Tuesday, August 5, 2008

Doing More Harm Than Good at a Board Meeting

I learned (or perhaps re-learned) a few basic lessons of license law at a recent licensing board meeting I attended. On the day I attended, a number of individuals (all without attorneys) asked the board to either terminate their probation early or reinstate a long lost license. Most of these individuals had waited many months, if not years, for this chance. What I saw one after another of them do genuinely shocked me.

Licensing boards exist to protect the public. Each and every person who was heard had voluntarily accepted discipline against their license, probably grabbing a deal to either save their license (for those on probation) or save the costs and ignominy of a discipline hearing (for those who were revoked). The Board, having long since decided these folks were bad apples, expected to hear remorse, reflection and rehabilitation, and perhaps a carefully thought out argument why someone should be off probation or returned to practice.

What I heard, however, was each and every person lash out at the discipline against them and claim their innocence. They were framed, the charges were untrue, the judge got it wrong. They of course did not realize that, indirectly, they were arguing the board itself wrongly disciplined them. I understood that after so many years of hardship, their bitterness, anger and regret openly flowed onto the board members before them. Nevertheless, these people squandered a rare opportunity to plead directly with the board for their licenses.

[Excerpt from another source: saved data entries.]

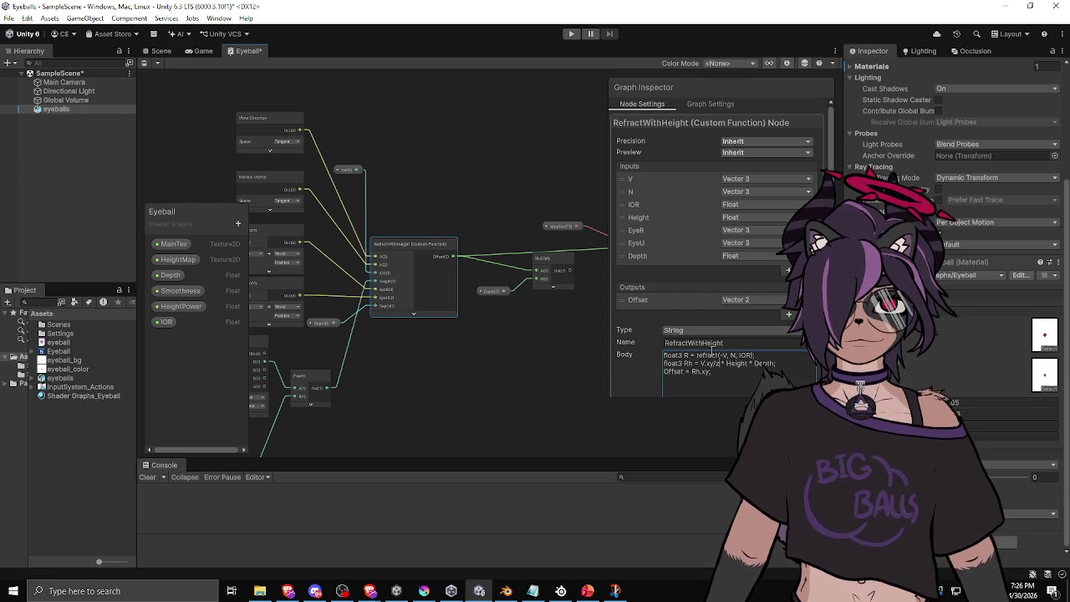
key("BackSpace")
key("BackSpace")
type("/ V")
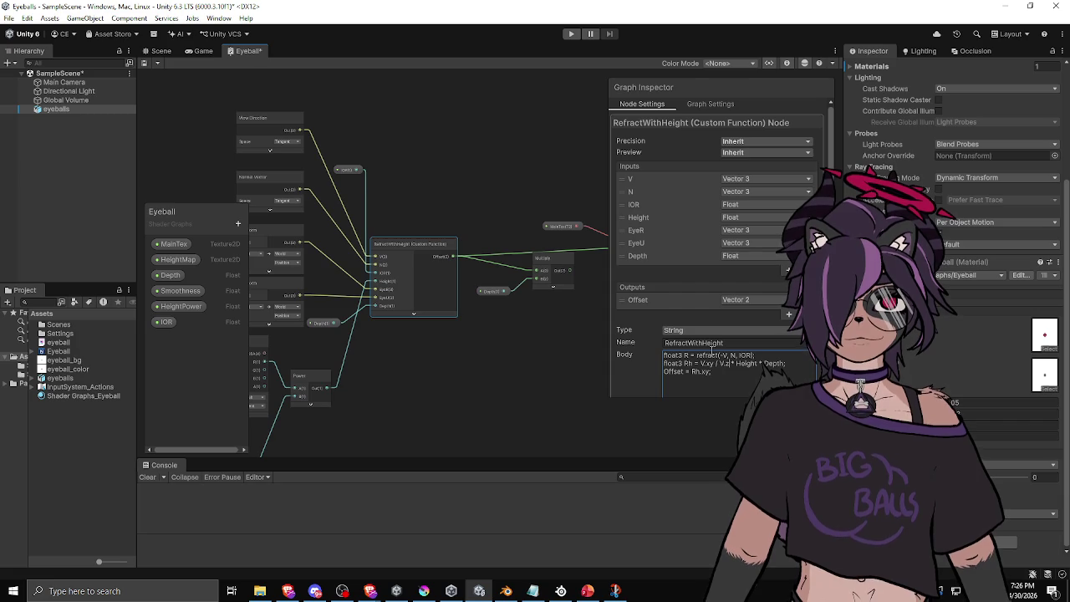
Step: Declare Rh as float2, set Offset = Rh, and save the Eyeball graph
left_click_drag(678, 365, 683, 371)
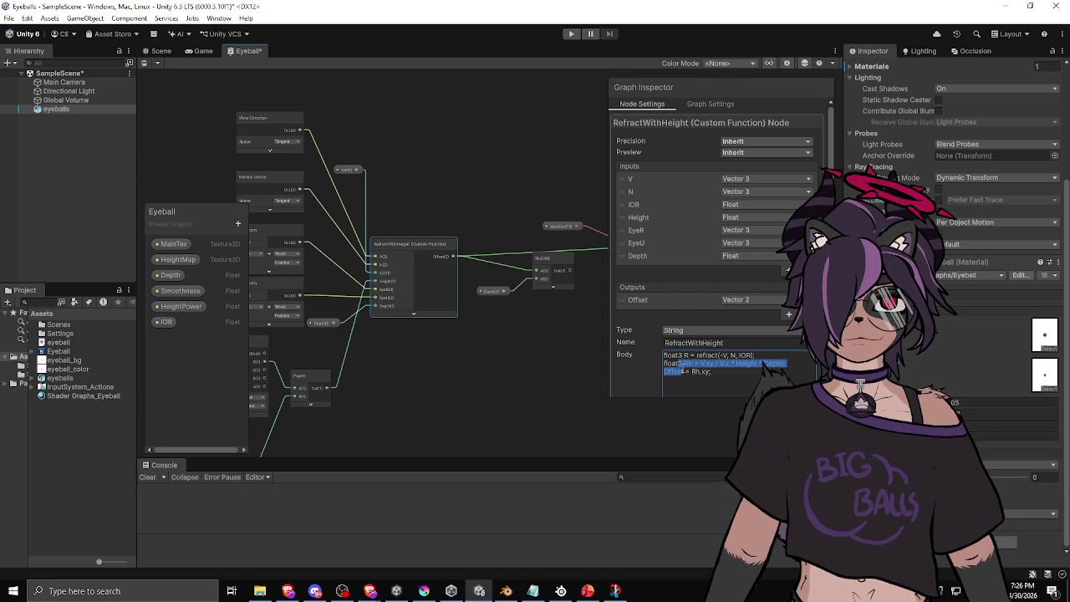
left_click(696, 364)
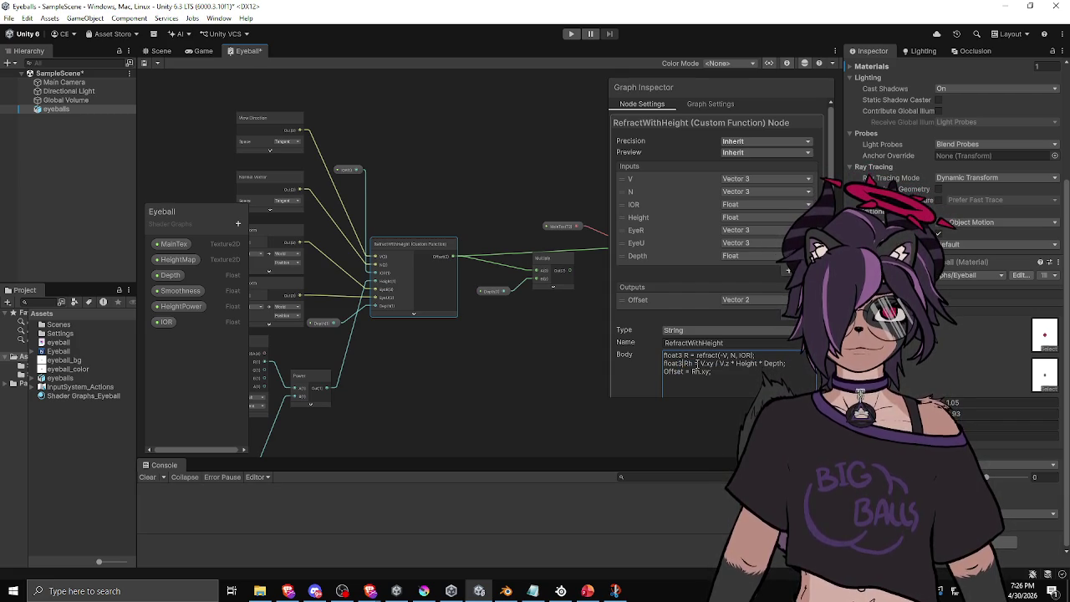
key("BackSpace")
type("2")
key("Down")
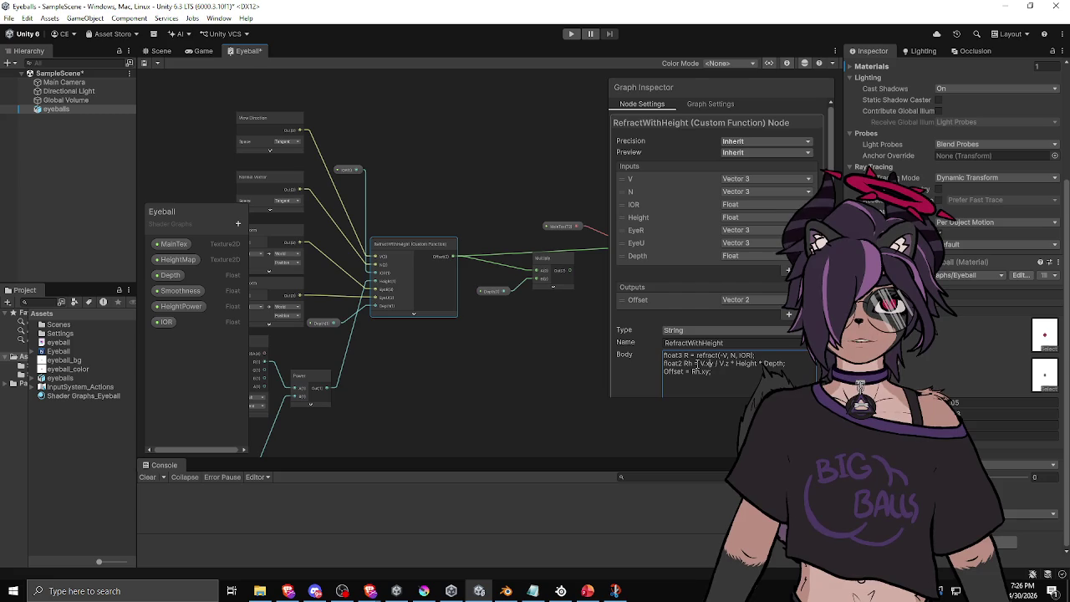
key("BackSpace")
key("BackSpace")
key("BackSpace")
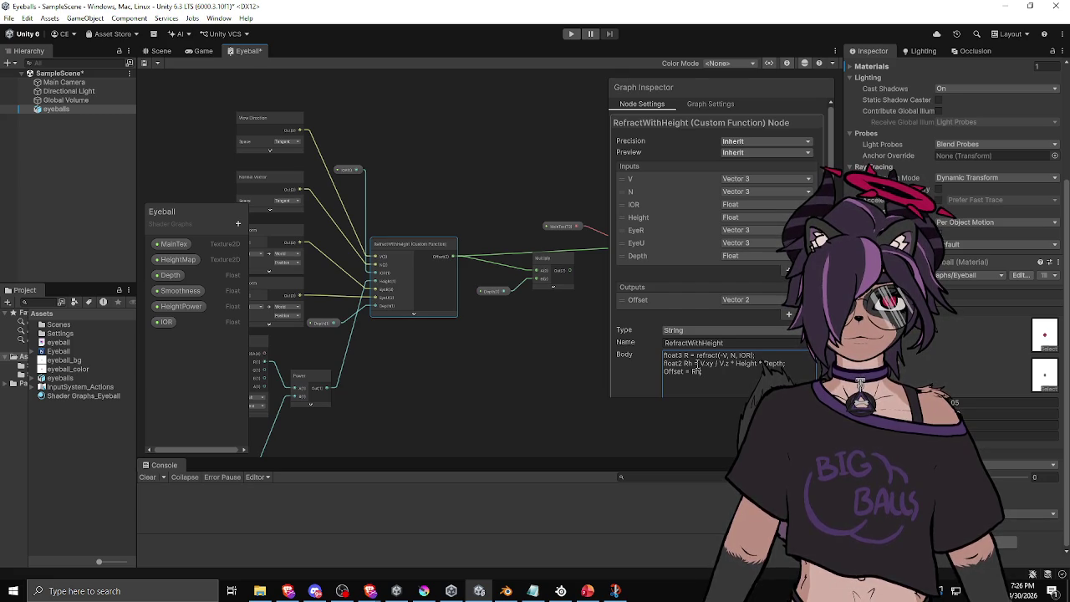
left_click(526, 357)
key("ctrl+s")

What no one seemed to realize, of course, was that the results of their denials, rationalizations and tirades would be written in decisions and added to their records. Not only did they seem to utterly fail to accomplish their goals, but they added to the derogatory records of their license discipline.

As a license attorney, I must persuade people to leave their bitterness and hostility behind and to move in a positive direction. People who won't acknowledge or learn from their mistakes almost certainly will repeat them. What a pity that otherwise smart adults didn't seem to get it.